11 Apr 2013 | Infection Prevention & Control
Associate Health Minister Jo Goodhew has congratulated Hawke’s Bay District Health Board for its participation in a quality and safety project that has reduced bloodstream infections in hospitals.
“Hawke’s Bay’s Intensive Care Unit has had only one CLAB infection the past 18 months, which is a dramatic reduction from the previous five to 10 infections a year,” says Mrs Goodhew, who visited the ICU today.
Hawke’s Bay DHB has been part of a national project being led by the Health Quality & Safety Commission and Ko Awatea, the Centre for Health System Innovation and Improvement at Counties Manukau DHB. The project aims to prevent bloodstream infections that can occur when central line catheters are inserted to administer medications or fluids directly into a patient’s bloodstream. These are called Central Line Associated Bacteraemia or CLAB infections.

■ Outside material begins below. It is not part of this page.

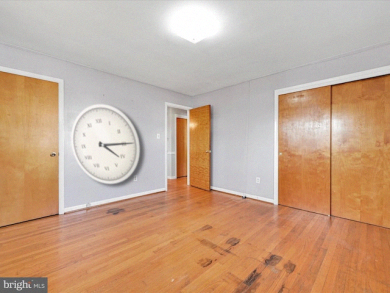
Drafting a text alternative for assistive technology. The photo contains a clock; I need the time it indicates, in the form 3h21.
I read 4h15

“I am very impressed with the clinical leadership at Hawke’s Bay DHB and with the increased focus and attention on preventing bloodstream infections,” Mrs Goodhew says.
The project has been led in Hawke’s Bay ICU by Dr Michael Park and Associate Clinical Nurse Manager Anne Stuart. It involves using standardised checklists to ensure all medical professionals follow the same, best-practice process for inserting a central vein catheter, maintaining the catheter, and looking for any symptoms that could lead to an infection.
Fewer infections reduce complications, pain and suffering for patients, says Dr Park.
“Patients will also spend less time in hospital, which can make a significant reduction to hospital costs.”
Hawke’s Bay DHB has now rolled the initiative out to its radiology department, renal department and operating theatre, and will soon introduce it into its special care baby unit and child health unit.